(Aim of the exercise)
Could you retype the material exactly, beginning with the line that contains "subtitle Основная часть" and continuing through the line that contains "text Одним из", both included?

--------------------------------------------------

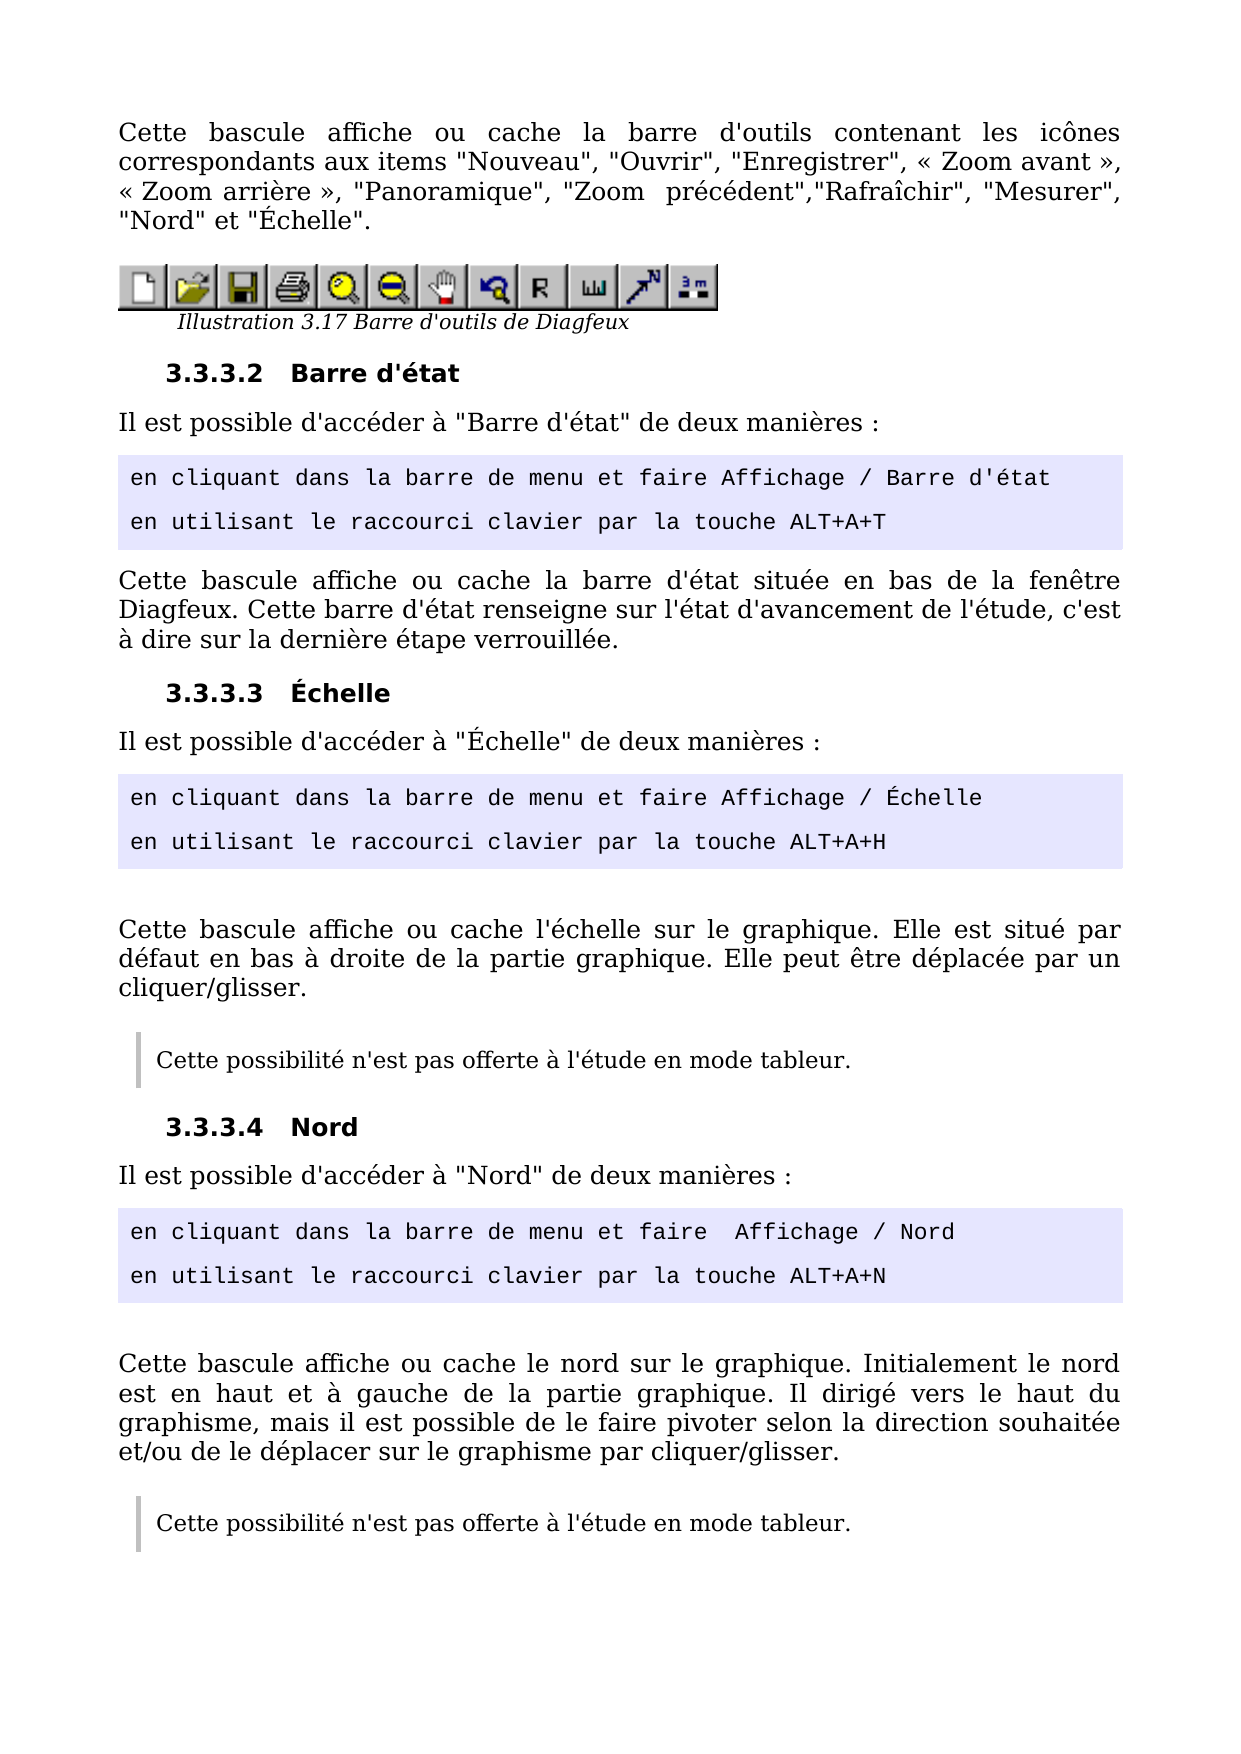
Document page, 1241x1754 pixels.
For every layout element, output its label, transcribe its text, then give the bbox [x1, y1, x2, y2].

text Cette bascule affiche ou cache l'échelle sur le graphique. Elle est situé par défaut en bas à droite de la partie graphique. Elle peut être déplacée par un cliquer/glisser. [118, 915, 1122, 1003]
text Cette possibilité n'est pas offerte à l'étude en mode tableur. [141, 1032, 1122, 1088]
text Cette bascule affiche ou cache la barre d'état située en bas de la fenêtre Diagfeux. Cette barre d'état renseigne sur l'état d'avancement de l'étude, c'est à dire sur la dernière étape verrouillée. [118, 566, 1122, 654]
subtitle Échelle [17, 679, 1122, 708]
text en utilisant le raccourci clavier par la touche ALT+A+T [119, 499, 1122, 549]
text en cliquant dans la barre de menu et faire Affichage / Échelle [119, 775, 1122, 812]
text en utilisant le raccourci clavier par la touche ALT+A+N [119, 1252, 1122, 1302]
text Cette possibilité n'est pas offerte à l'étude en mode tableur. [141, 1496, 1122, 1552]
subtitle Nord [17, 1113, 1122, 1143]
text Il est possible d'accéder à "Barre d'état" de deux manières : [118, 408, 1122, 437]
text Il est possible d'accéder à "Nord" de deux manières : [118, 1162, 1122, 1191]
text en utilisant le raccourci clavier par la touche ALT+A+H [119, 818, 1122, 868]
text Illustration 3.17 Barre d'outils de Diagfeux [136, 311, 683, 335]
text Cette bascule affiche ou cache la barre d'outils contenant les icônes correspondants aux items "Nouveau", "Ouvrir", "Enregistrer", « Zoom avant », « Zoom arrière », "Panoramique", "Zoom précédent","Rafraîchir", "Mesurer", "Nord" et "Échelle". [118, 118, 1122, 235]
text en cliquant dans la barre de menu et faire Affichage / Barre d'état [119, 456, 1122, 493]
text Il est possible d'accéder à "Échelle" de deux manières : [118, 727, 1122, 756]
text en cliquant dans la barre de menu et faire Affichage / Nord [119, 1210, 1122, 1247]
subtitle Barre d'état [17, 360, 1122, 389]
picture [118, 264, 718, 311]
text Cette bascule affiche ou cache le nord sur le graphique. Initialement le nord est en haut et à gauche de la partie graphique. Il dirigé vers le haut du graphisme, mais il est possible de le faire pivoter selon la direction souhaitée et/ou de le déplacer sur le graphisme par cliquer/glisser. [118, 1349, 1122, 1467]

--------------------------------------------------

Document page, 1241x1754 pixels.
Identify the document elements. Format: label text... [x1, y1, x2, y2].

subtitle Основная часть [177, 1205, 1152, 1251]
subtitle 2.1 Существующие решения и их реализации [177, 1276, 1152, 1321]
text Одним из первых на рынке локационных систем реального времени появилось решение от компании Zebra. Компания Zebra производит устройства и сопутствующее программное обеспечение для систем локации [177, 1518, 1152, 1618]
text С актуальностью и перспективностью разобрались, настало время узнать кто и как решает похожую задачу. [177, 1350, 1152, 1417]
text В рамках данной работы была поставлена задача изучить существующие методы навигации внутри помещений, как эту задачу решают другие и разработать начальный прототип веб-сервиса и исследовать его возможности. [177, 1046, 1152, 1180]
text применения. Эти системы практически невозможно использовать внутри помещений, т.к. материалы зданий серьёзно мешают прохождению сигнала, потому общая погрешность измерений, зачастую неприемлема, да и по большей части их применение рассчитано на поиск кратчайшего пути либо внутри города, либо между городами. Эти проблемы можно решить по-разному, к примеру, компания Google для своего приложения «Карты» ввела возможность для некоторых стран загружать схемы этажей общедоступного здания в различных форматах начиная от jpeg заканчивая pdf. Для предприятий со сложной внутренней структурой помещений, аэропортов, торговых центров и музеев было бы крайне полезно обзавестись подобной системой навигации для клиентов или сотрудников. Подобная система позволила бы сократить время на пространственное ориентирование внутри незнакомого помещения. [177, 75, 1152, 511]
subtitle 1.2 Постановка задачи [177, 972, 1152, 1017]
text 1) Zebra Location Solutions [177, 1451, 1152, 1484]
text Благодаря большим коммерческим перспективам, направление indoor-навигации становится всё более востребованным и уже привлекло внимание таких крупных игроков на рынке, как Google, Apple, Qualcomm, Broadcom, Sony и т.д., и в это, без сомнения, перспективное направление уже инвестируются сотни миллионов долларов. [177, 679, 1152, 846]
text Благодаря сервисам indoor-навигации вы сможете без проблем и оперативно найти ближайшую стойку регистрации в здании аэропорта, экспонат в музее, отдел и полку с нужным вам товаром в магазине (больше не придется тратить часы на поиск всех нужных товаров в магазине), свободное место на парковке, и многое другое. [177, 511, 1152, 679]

--------------------------------------------------

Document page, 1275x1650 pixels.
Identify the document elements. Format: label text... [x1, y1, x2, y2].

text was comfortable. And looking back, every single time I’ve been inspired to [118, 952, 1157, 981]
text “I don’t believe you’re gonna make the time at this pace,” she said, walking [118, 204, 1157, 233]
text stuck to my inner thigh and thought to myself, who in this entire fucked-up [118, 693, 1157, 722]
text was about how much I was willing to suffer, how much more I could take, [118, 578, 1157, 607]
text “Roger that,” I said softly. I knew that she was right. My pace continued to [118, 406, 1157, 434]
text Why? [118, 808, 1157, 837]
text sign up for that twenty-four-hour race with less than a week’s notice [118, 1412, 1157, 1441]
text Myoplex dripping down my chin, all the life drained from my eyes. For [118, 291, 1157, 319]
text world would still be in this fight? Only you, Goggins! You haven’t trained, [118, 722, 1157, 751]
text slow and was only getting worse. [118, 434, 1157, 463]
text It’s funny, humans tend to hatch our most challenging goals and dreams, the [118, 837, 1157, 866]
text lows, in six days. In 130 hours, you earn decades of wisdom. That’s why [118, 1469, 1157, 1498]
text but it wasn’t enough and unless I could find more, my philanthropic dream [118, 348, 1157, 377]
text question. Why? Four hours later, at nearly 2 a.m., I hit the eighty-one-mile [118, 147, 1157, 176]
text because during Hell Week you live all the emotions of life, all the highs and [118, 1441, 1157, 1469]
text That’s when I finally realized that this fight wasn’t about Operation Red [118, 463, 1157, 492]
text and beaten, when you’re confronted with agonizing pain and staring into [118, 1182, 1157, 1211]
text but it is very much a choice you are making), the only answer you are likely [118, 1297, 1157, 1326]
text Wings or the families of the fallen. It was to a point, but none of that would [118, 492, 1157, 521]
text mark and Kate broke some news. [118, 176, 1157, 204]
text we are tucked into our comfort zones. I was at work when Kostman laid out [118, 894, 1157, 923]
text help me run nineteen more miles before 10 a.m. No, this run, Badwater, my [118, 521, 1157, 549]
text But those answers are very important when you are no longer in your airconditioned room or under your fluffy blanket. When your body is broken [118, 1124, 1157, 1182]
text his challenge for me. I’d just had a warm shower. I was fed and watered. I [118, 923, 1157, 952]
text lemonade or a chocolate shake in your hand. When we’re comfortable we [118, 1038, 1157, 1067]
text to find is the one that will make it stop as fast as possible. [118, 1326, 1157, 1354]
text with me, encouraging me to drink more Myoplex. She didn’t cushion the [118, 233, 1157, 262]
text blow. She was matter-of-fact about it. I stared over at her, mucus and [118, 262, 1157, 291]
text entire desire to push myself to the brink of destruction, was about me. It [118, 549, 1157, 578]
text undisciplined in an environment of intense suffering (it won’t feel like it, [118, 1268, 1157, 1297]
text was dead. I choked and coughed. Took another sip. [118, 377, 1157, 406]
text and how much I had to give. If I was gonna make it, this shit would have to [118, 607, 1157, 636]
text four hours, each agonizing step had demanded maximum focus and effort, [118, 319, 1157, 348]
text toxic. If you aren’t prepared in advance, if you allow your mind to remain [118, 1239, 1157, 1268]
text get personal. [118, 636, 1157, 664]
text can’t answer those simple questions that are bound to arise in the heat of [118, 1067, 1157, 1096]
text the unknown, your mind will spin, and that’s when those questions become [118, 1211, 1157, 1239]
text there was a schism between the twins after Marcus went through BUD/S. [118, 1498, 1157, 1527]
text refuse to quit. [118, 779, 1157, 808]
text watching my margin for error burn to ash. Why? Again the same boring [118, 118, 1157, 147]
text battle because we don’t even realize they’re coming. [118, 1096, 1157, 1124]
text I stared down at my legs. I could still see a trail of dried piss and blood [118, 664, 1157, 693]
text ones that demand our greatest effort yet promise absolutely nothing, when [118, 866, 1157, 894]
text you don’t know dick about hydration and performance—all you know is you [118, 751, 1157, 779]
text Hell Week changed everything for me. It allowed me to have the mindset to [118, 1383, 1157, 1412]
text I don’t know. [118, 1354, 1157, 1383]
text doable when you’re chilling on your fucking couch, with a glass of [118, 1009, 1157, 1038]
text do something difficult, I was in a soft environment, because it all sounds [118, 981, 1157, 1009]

--------------------------------------------------

(Full solution)
subtitle Основная часть [177, 1205, 1152, 1251]
subtitle 2.1 Существующие решения и их реализации [177, 1276, 1152, 1321]
text Одним из первых на рынке локационных систем реального времени появилось решение от компании Zebra. Компания Zebra производит устройства и сопутствующее программное обеспечение для систем локации [177, 1518, 1152, 1618]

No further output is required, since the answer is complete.